For the majority who study obesity, it is once again all about ‘conflict’, about power relations. This is how those afore-mentioned researchers can insist that white colonialism imposed a rotten diet upon the poor Pacific islanders to such an extent that if Paul Gauguin were painting the Tahitian women folk today, he’d need a canvas the size of those used by Rubens. By the same token, white colonialism has imposed upon the Africans decades of malnutrition – and chronically bad self-governance and a lack of farming know-how etc have nothing whatsoever to do with it.

Likewise, in the West, obesity has been imposed upon the populations and especially the poorest of those populations by the rapacity and greed of capitalism. Once again, personal agency and responsibility have been chopped out of the equation: the poor eat that mass-produced crap because they are ‘time poor’ and are scammed into dangerous diets by the gratification occasioned by sugar and salt, which is cunningly provided by the big food corporations.

‘He said don’t make him look all King Charlesy.’
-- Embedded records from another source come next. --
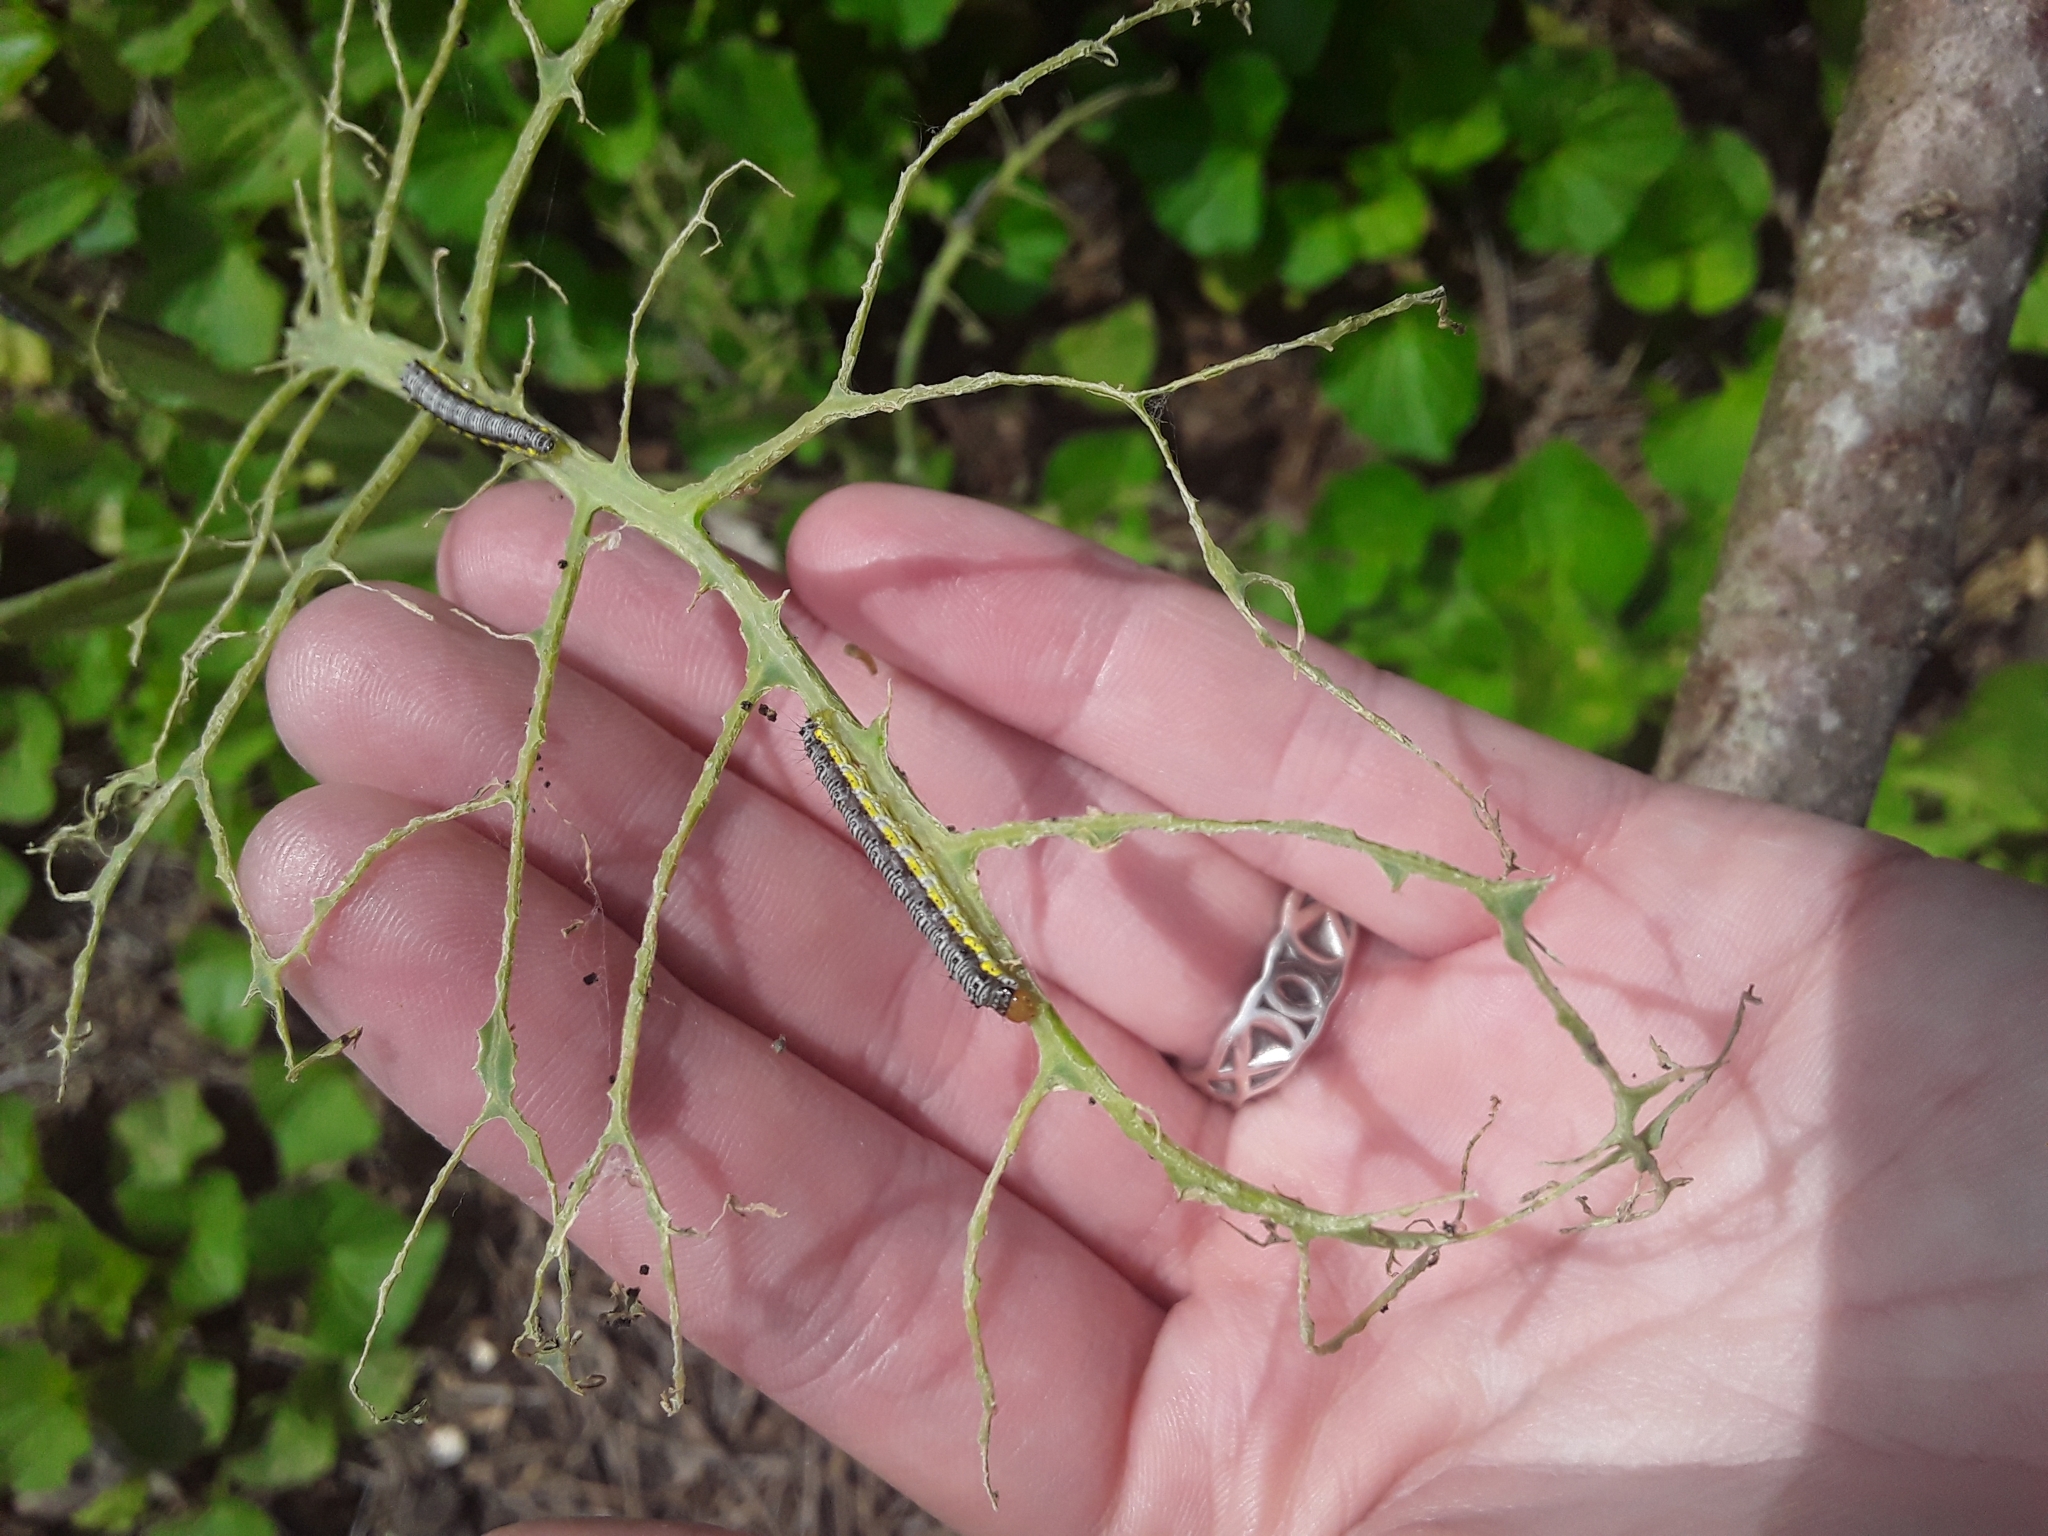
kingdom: Animalia
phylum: Arthropoda
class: Insecta
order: Lepidoptera
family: Crambidae
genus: Evergestis
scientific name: Evergestis rimosalis
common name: Cross-striped cabbageworm moth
The problem with this approach is that it inculcates in the individual a rather stupid sense of victimhood – the notion that he is not remotely to blame for the fact that he has tits the size of Christina Hendricks’s, blood pressure of 180/90mmHg and the liquid fat from his gut could fill a medium-sized swimming pool. As a consequence, instead of taking control of his own situation, the obese individual is enjoined to blame other (malevolent) actors for his misfortune. Big agri. The food producers. And always, somewhere down the line, the government (and thus the taxpayer) for not doing something about it, for not providing him with some ectoplasmic form of help.

This sense of victimhood increases every year until at last the front wall of his house is demolished and a crane is dispatched to carry him to hospital. I am not a libertarian, but the insistence that obesity is an ‘illness’ which has been imposed upon people against their will is a terrible stupidity which can only possibly result in the problem getting worse and worse. When the world is seen in such an infantile context, always through the prism of power relations, then the fat bastards really do have no hope.